Es ist also denkbar, daß die meisten landwirtschaftlichen Großbetriebe – besonders die Schweine- und Geflügelhalter – eine Umstellung auf artgerechte Tierhaltung nicht überleben. Sie wären nicht mehr konkurrenzfähig. In der alten Bundesrepublik hätte das vor allem Auswirkungen in Schleswig-Holstein, Niedersachsen und Nordrhein-Westfalen, wo sich die Großproduzenten konzentrieren. Dort würde dann zumindest vorübergehend ein beträchtlicher Teil der landwirtschaftlichen Produktion wegbrechen. Die Bauern in den südlichen Bundesländern mit ihren meist kleineren Betrieben ständen besser da.

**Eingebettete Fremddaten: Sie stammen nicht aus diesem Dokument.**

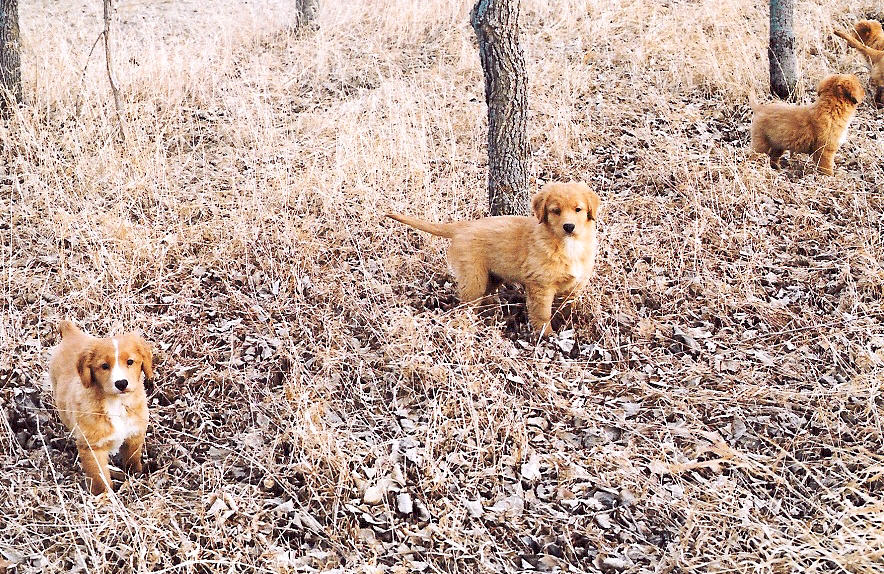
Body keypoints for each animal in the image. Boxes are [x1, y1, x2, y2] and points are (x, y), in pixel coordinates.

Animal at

Besonders hart dürfte es aber die neuen Bundesländer treffen. Rund 90 Prozent aller Schweine werden dort in Großbetrieben mit mindestens 1000 Tieren gehalten (in den alten Bundesländern sind es nur 13 Prozent). „Einige dieser Betriebe haben sich wirtschaftlich noch nicht stabilisiert. Eine zwangsweise Umstellung auf ein arbeitsintensiveres Haltungssystem könnte sie auf dem Weg aus der Verlustzone wieder deutlich zurückwerfen“, meint Jürgen Braun.

Indes praktiziert das Bundesland Hessen schon seit 1993 eine „sanfte“ Methode, um den Tierschutz in der Landwirtschaft auch ohne großes Höfesterben durchzusetzen: Bei Neu- oder Umbauten von Ställen erhalten nur noch die Bauern öffentliche Fördergelder, die sich streng an einen Tierschutz-Katalog halten, der von hessischen Politikern, Landwirten und Wissenschaftlern aufgestellt wurde. „Wir sind die ersten, die ein solches Programm gestartet haben.

Aber inzwischen zeigen auch andere Bundesländer Interesse“, betont Willi Müller-Braune vom Hessischen Landesamt für Regionalentwicklung und Landwirtschaft.

Die Methode hat einen großen Nachteil: Bis die Mehrzahl der Bauern ihren Betrieb umgestellt hat, werden Jahre ins Land gehen. Einen sehr viel schnelleren Wandel könnten die Konsumenten erreichen, indem sie tun, was sie vorgeben zu wollen – und nur noch Fleisch von artgerecht gehaltenen Tieren kaufen. Bisher sind moralische Grundsätze aber meist vergessen, wenn es an die eigene Geldbörse geht.